This study investigates whether Electroencephalogram (EEG) biofeedback using consumer-grade wearable EEG headsets can serve as an effective learning analytics tool, providing feedback to students and teachers on cognitive and affective states during specific learning activities. The ultimate goal is to improve these cognitive states for better engagement and learning outcomes.

The emergence of wearable consumer-grade sensors, such as smartwatches, smart rings, and EEG headbands, has made it feasible to integrate these technologies into educational settings. Unlike medical-grade EEG devices, consumer-grade headsets are affordable and practical but may offer lower signal resolution and quality. This raises key questions: How accurately can consumer-grade EEG devices recognize complex cognitive and emotional states? And for which mental states are they most effective?

Previous studies have demonstrated success in predicting simple cognitive activities, such as relaxation or reaction to pain, but struggle with more complex tasks like reading or writing due to factors such as individual variability in EEG signals and the computational complexity of the data. This study leverages modern machine learning algorithms to determine whether group-based EEG analysis—treating multiple participants as one “collective brain”—can enhance predictive accuracy compared to traditional individualistic approaches.

Data was collected from eight participants using the Muse EEG headband during two sessions of classroom activities: watching a lecture, reflective writing, reading, and a quiz assessment. These sessions, conducted on two different days with shuffled activity sequences and new materials, minimized session-specific variations. During each activity, five minutes of EEG data was collected simultaneously from all participants. Topics were carefully selected to be engaging and relatively novel to ensure active participation.

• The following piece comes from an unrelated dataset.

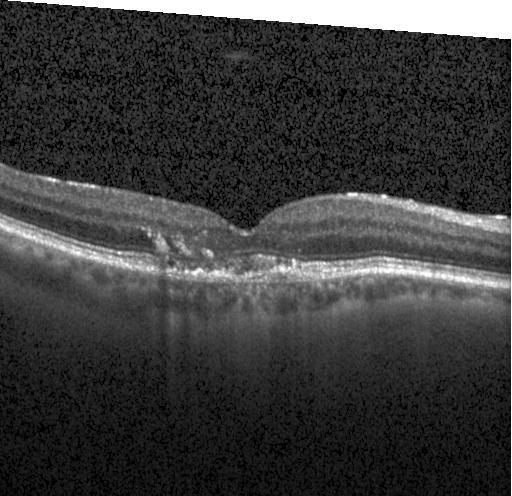 Optical coherence tomography scan, instrument: Heidelberg Spectralis. Finding: a choroidal neovascular membrane.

Session 1 included a lecture on topic 1, reflective writing on topic 1, reading on topic 2, and a quiz on topic 2. Session 2 included reading topic 3, reflective writing on topic 3, a lecture on topic 4, and a quiz on topic 4. Activities were categorized as active (e.g., reflective writing, quiz) or passive (e.g., reading, lecture), with passive activities followed by active ones to encourage reflection and application.

After data cleaning and analysis, various machine-learning models were used for classification. Results showed high prediction accuracy: lecture watching (83.3%), reading (100%), reflective writing (94.7%), and quiz assessment (90.9%). These findings demonstrate that consumer-grade EEG devices can effectively predict cognitive activities in classroom settings. The group-based approach proved particularly effective, supporting real-time cognitive feedback for adaptive teaching and enhanced engagement.
Future research will expand classroom applications of EEG-based feedback, focusing on predicting cognitive states such as engagement, confusion, boredom, problem-solving, and mind-wandering to further optimize learning experiences.

Keywords: Education, education technology, learning analytics, EEG, wearable technology.